DOCUMENT SOURCE:
Est-ce que tu peux revenir sur les raisons de la grève, les revendications ?

Le confinement on l’a appris comme tout le monde à la télévision sans que rien ne soit prévu en amont pour notre santé et sécurité. On a déjà vécu ça lors du premier confinement : il y a eu un gros laps de temps entre l’annonce, le CHSCT et la mise en place de mesures, d’ailleurs insuffisantes. Cette fois on a décidé de prendre les devants et de taper du poing sur la table. On voulait que ça bouge tout de suite, la grève est partie de là.

D’une part on voulait que les mesures adoptées lors du premier confinement soient remises en place : on revendiquait la réduction de l'activité aux tâches strictement nécessaires, au maintien de la salubrité publique et ce qu’on appelle le « fini-parti », c’est-à-dire qu’un fois que nos tâches essentielles (le ramassage des ordures et le déblayage des marchés) sont terminées on puisse rentrer chez nous pour ne pas être entassés dans les ateliers. Pour la même raison on a aussi revendiqué une réduction des effectifs présents. La promiscuité dans les vestiaires, l'exiguïté des locaux en souterrain, où les travailleurs déjeunent, se changent et se lavent, démultiplient les possibilités de contamination. Parfois on se retrouve à 20 dans moins de 20 mètres carrés, les conditions sanitaires ne sont pas du tout respectées ! On a aussi demandé à ce que le protocole sanitaire concernant le nettoyage des locaux soit réappliqué. Enfin on a décidé de ne pas se faire avoir comme lors du premier confinement, où la Mairie de Paris avait profité de la baisse du tonnage d’ordure pour nous surcharger de travail : la réduction d’ordures avec la fermeture des restaurants était d’environ 50 % mais ils ont réduit les bennes de 70 %. On se retrouvait à faire le travail de deux personnes dans le même temps de travail. Donc on a demandé à ce qu’il n’y ait pas de réduction de bennes. Ils ont utilisé le premier confinement pour faire des économies sur notre dos alors qu’on est un service public, ça ne passera pas lors du second !

DONNÉES FOURNIES:
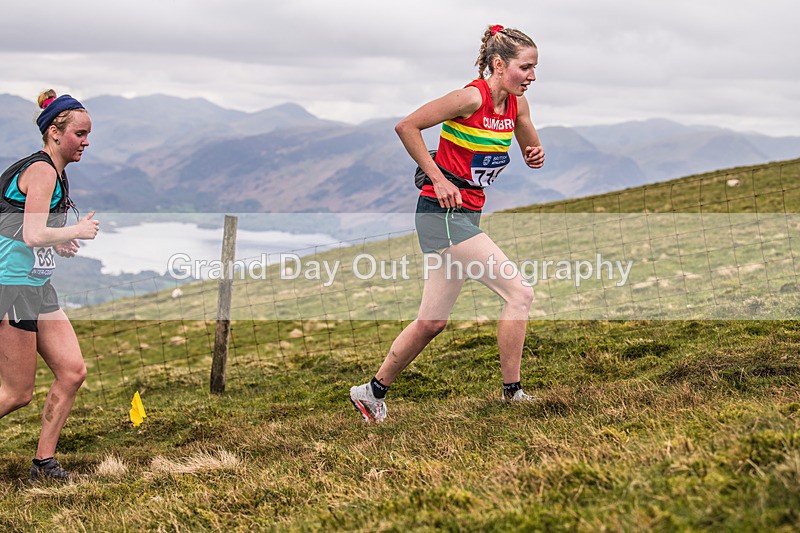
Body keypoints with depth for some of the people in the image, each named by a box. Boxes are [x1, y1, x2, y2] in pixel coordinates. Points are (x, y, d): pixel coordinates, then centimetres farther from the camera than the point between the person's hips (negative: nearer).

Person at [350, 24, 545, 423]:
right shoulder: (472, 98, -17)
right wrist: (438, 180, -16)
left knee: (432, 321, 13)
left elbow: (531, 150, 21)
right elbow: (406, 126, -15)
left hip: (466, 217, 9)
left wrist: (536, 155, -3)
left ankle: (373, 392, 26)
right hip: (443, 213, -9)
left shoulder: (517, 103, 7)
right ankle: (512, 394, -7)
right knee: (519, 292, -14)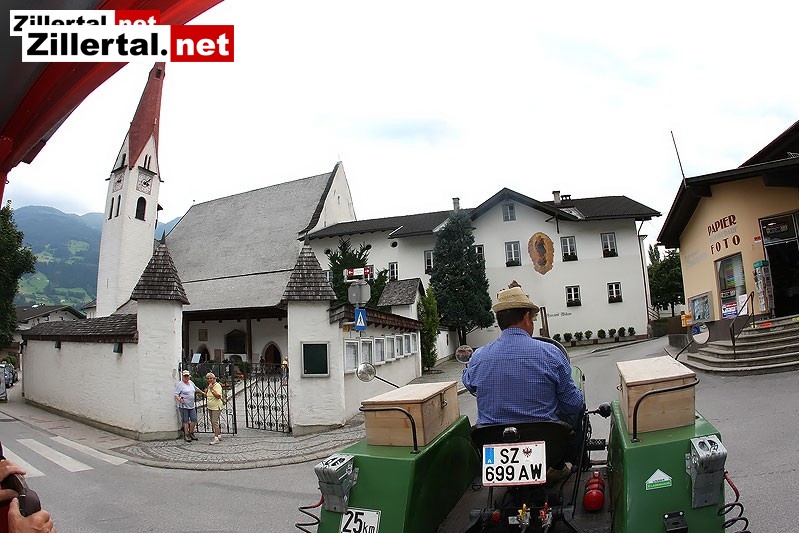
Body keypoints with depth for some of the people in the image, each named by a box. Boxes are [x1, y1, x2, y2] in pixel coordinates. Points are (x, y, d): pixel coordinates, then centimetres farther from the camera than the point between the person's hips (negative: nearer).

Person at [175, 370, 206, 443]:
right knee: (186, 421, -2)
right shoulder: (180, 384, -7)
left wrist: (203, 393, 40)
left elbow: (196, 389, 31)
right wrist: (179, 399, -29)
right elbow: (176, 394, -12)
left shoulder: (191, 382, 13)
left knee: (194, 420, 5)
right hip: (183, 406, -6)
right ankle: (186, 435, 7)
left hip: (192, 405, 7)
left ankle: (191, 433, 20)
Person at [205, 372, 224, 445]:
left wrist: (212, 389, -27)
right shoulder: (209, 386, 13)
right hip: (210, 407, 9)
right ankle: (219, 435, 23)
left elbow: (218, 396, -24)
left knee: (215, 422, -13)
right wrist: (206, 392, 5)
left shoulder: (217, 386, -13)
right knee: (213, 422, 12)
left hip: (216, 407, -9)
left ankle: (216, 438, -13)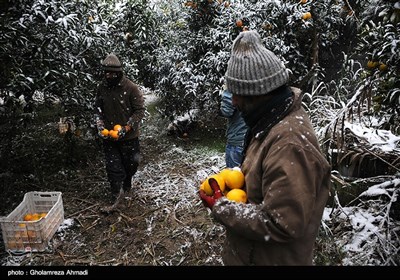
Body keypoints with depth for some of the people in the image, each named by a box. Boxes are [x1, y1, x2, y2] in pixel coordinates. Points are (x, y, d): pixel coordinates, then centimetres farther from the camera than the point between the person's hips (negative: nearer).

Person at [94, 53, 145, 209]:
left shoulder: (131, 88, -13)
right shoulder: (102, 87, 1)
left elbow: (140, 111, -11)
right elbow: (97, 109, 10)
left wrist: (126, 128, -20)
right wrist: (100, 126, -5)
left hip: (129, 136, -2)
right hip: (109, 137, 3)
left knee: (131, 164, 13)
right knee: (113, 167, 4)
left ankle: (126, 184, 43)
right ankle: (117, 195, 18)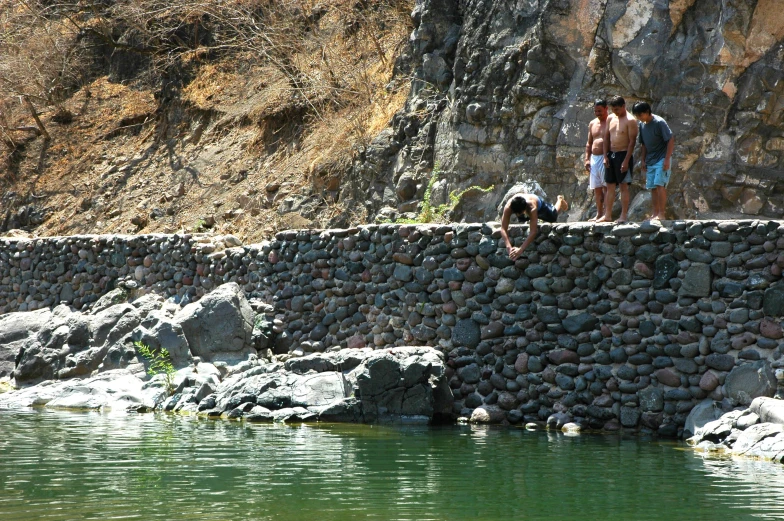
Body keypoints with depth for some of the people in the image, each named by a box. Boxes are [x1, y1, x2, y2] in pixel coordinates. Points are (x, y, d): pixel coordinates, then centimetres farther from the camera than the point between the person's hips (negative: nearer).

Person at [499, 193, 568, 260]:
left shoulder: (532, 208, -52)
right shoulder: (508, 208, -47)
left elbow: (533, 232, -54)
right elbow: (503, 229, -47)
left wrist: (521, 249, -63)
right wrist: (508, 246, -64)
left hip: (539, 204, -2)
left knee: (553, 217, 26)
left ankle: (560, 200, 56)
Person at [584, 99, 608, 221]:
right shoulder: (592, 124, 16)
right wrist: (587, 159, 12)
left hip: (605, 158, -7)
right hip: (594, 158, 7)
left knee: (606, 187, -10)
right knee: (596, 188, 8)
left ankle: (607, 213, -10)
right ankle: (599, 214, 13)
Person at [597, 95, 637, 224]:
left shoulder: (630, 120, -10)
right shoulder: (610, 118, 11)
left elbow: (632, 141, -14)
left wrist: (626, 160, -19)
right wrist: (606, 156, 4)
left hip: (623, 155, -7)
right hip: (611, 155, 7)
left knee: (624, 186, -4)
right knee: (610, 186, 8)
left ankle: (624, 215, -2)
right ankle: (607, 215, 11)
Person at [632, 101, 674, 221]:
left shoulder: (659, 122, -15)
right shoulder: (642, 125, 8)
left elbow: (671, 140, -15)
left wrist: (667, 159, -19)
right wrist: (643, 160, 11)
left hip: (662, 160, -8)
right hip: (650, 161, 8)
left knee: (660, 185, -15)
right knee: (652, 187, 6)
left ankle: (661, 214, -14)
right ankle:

CONSIGNE: Pouvez-vous extraire l'entretien sur la grève dans son intégralité, mot pour mot ? Le matériel fourni n'est d'aucune utilité ici.

RÉPONSE RÉDIGÉE:
Est-ce que tu peux revenir sur les raisons de la grève, les revendications ?

Le confinement on l’a appris comme tout le monde à la télévision sans que rien ne soit prévu en amont pour notre santé et sécurité. On a déjà vécu ça lors du premier confinement : il y a eu un gros laps de temps entre l’annonce, le CHSCT et la mise en place de mesures, d’ailleurs insuffisantes. Cette fois on a décidé de prendre les devants et de taper du poing sur la table. On voulait que ça bouge tout de suite, la grève est partie de là.

D’une part on voulait que les mesures adoptées lors du premier confinement soient remises en place : on revendiquait la réduction de l'activité aux tâches strictement nécessaires, au maintien de la salubrité publique et ce qu’on appelle le « fini-parti », c’est-à-dire qu’un fois que nos tâches essentielles (le ramassage des ordures et le déblayage des marchés) sont terminées on puisse rentrer chez nous pour ne pas être entassés dans les ateliers. Pour la même raison on a aussi revendiqué une réduction des effectifs présents. La promiscuité dans les vestiaires, l'exiguïté des locaux en souterrain, où les travailleurs déjeunent, se changent et se lavent, démultiplient les possibilités de contamination. Parfois on se retrouve à 20 dans moins de 20 mètres carrés, les conditions sanitaires ne sont pas du tout respectées ! On a aussi demandé à ce que le protocole sanitaire concernant le nettoyage des locaux soit réappliqué. Enfin on a décidé de ne pas se faire avoir comme lors du premier confinement, où la Mairie de Paris avait profité de la baisse du tonnage d’ordure pour nous surcharger de travail : la réduction d’ordures avec la fermeture des restaurants était d’environ 50 % mais ils ont réduit les bennes de 70 %. On se retrouvait à faire le travail de deux personnes dans le même temps de travail. Donc on a demandé à ce qu’il n’y ait pas de réduction de bennes. Ils ont utilisé le premier confinement pour faire des économies sur notre dos alors qu’on est un service public, ça ne passera pas lors du second !